In late 2005, I was invited to be a panelist on an evening news show called Mots Croisés. The topic was the riots across France in the low-income, predominantly Muslim ethnic suburbs that surrounded big cities. There were about 10 participants, representing every political party, as well as people from journalism, law enforcement and intellectual circles.

Not one came from those suburbs or any of the many associations that fought or spoke for France’s ethnic minorities. When I brought this up on the live, hour-long show (as the foreign-correspondent talking head I was permitted two comments), there was an embarrassed silence. Like, Why would we invite them? A few people muttered about community-policing efforts and that was it.

I wish I could say things have improved for France’s minorities since then, but they haven’t. Not economically, not politically and, most important, not in terms of equality. Others have written about those issues, as evidenced by the recent demonstrations against racism and police violence, better than I can.

Photo: Lily Manning

James McAuley of the Washington Post explains France’s seemingly baffling refusal to collect any data on race or ethnicity (spoiler alert: the pretext is that because everyone is treated equally such data would single groups out). John Lichfield unpacks the question of police racism in The Local. Adam Nossiter writes about the political implications for President Emmanuel Macron in the New York Times; Norimitsu Onishi shows how France is grappling with race. In The New Yorker, Lauren Collins profiles a key activist, whose brother died mysteriously in police custody in 2016, with the French version of Black Lives Matter.

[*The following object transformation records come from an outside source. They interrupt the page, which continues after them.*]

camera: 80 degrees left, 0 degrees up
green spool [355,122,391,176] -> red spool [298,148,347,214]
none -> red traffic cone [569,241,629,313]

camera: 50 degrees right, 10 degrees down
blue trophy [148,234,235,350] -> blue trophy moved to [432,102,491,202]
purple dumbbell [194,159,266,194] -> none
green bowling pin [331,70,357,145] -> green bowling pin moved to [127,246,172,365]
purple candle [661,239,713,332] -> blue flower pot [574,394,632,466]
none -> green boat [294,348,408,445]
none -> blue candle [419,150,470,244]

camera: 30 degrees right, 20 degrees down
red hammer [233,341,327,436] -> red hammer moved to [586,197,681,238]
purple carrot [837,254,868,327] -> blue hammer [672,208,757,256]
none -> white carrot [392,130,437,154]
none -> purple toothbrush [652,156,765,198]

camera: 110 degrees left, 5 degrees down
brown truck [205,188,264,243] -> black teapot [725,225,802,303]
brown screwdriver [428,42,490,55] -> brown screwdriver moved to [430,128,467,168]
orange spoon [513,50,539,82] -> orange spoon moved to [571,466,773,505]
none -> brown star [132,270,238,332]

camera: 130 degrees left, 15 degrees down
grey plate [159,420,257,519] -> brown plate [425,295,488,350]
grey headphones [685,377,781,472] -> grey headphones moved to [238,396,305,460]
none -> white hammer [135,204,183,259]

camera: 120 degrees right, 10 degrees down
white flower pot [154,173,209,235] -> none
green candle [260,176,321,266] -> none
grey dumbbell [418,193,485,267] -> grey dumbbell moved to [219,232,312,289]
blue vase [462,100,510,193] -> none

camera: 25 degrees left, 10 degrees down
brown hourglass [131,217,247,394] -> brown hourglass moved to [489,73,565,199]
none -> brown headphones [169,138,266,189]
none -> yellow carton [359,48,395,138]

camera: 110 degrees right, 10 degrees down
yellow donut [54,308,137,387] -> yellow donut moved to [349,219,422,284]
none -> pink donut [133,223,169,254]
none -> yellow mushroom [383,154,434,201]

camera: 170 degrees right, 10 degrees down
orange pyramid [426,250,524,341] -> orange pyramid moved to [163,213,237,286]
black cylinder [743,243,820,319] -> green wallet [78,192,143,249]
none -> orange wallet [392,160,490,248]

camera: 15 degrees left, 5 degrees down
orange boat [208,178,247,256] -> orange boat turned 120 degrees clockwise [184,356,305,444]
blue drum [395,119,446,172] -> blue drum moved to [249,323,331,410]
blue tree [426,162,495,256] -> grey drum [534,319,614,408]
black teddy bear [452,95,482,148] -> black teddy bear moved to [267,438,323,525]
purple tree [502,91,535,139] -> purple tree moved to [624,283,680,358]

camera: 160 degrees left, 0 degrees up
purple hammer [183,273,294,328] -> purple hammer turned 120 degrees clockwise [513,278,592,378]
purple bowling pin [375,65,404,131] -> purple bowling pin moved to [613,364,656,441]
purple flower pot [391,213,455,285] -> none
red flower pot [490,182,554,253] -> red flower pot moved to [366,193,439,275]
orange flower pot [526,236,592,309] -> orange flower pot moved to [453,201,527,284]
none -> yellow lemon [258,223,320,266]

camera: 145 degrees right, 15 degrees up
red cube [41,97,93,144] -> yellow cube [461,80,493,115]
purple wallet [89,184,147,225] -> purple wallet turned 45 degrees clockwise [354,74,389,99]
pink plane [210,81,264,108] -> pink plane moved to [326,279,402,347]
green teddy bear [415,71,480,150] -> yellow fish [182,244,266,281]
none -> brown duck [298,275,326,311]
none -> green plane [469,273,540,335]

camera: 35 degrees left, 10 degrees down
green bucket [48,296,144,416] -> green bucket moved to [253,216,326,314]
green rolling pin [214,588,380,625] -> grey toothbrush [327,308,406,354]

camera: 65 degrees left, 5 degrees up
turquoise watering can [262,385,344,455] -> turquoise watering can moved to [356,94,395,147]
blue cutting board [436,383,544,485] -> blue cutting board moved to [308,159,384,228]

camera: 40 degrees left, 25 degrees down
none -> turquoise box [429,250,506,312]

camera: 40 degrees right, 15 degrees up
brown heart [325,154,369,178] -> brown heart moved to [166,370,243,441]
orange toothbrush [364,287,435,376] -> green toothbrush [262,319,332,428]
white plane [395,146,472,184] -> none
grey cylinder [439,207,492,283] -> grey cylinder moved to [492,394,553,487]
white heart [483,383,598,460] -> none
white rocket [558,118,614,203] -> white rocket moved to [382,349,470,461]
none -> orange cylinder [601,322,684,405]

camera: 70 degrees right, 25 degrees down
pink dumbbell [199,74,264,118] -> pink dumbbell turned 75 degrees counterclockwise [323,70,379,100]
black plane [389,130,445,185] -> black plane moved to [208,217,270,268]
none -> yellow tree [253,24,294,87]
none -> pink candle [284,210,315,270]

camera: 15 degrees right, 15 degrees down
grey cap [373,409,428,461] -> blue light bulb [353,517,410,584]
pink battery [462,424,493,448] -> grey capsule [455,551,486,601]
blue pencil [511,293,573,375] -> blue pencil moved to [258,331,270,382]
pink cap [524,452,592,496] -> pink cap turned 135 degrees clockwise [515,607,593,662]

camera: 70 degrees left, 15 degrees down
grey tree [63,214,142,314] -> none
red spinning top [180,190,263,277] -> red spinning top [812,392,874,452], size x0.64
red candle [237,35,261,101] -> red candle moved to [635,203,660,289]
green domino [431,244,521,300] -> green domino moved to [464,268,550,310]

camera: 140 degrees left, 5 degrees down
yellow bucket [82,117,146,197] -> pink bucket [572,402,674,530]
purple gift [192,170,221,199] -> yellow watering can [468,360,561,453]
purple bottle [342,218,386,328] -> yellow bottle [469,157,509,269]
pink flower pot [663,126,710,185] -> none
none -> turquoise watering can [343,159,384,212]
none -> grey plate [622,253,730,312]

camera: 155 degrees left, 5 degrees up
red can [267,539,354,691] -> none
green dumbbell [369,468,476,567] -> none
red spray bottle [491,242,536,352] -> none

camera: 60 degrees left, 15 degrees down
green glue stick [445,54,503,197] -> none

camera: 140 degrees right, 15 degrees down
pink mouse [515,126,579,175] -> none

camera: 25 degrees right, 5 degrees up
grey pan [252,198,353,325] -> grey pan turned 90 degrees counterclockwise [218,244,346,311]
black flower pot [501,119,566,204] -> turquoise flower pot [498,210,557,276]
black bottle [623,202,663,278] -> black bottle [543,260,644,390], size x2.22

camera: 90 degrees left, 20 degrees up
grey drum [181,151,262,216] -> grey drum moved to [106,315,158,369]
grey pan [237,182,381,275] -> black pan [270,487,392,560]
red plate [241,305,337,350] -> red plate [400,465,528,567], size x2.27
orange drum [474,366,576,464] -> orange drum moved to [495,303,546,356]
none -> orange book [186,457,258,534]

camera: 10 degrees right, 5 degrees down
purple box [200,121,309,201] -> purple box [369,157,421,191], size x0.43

I didn’t write a lot about race and ethnicity in France during my time as a journalist at The Washington Post and Bloomberg News, though I was proud to have generated and produced this story by Angeline Benoit about the one exception to France’s absolute refusal to embrace affirmative action. (Why reject affirmative action when discrimination is so clear? See spoiler alert, above.)

For me, the low-income parts of Paris and the bleak suburbs around it were more of a personal experience. When my son Henry played the equivalent of Little League baseball, his team had its winter indoor practices in a gym in a neighborhood called Goutte d’Or – Drop of Gold. We’d walk to and from the Métro through markets selling plantains and manioc, past stores selling food from Morocco, Yemen, Cameroon, you name it. I blogged about how this neighborhood was tolerating the lockdown here.

I went back to the Goutte d’Or often. I took visiting American friends there to show what a real Paris ethnic neighborhood looked like, as opposed to the no-go-zone label that Fox News gave it after the terrorist attacks of 2015. (As can be seen in the video, French satirical TV had some fun with the idea as well.) The rue des Poissonniers (Fishmongers’ Street) is the setting for the conclusion of my never-to-be published mystery novel. That’s also where I was scolded, and rightly so, by a Black fruit vendor for not saying “Bonjour” before I asked the price of his produce.

I went to the suburbs as well, at least one of them. I was part of a team from church that taught computer skills to residents of Le Blanc Mesnil, north of Paris. We met every Saturday at a community center. The students were mostly older. Many had computers at home, but their adult children wouldn’t teach them how to use them.

Email gave them the power to communicate with family in such countries as Togo, Mali and Tunisia. Once, I was instructing three women from three different countries in how to send emails to each other. When the first one landed, after many frustrating attempts, they high-fived each other.

Does this sound like virtue-signaling? It is, albeit for relatively little virtue. For many years I styled myself as someone who really knew these areas, who really understood the problems of the residents. Because I had, you know, been there. More than one time! I had done research! Talked to people! Spoke good French!

My expat friends and I would scoff at the ridiculousness of the burkini ban, or the outrageous harassment of the first student body president of the Sorbonne to wear a headscarf, or the lack of Black and brown guests on French television. But, at least in my case, the words stopped there.

Only with the COVID-19 lockdown and its many examples of brutal treatment of ethnic minorities by the police in the name of document checks, and the subsequent demonstrations about racism in France after the killing of George Floyd, did I start thinking about what I knew and what I didn’t know. It’s one thing to see France’s pretense of a color-blind society as the fraud it is. It’s another to do something about it.

Rokhaya Diallo, a journalist, filmmaker and anti-racism activist of Senegalese and Gambian parents, grew up in a diverse neighborhood in Paris. When she was an adult doing advanced graduate studies, she began noticing that whites viewed her differently. They would ask where she was from “before” Paris, for instance.

“There were no images of women like me in films, or in the media, and that was why people didn’t see me as being part of the national fabric,” she said. In the media, “Either we were invisible, or we were covered as problems.” She was speaking on “Pandemonium U,” an excellent series on Zoom and YouTube run by journalists Pamela Druckerman and Simon Kuper.

In my blogging and other writing about France, I’ve focused on my outsider status – neither native nor expat, neither at home nor uncomfortable. Perhaps it’s not a coincidence that the French word for foreigner, étranger, is also the word for stranger. But how bitter it must be for someone like Diallo, who is more French than I ever will be, to know that I and people like me have a built-in advantage that only radical change can tear down.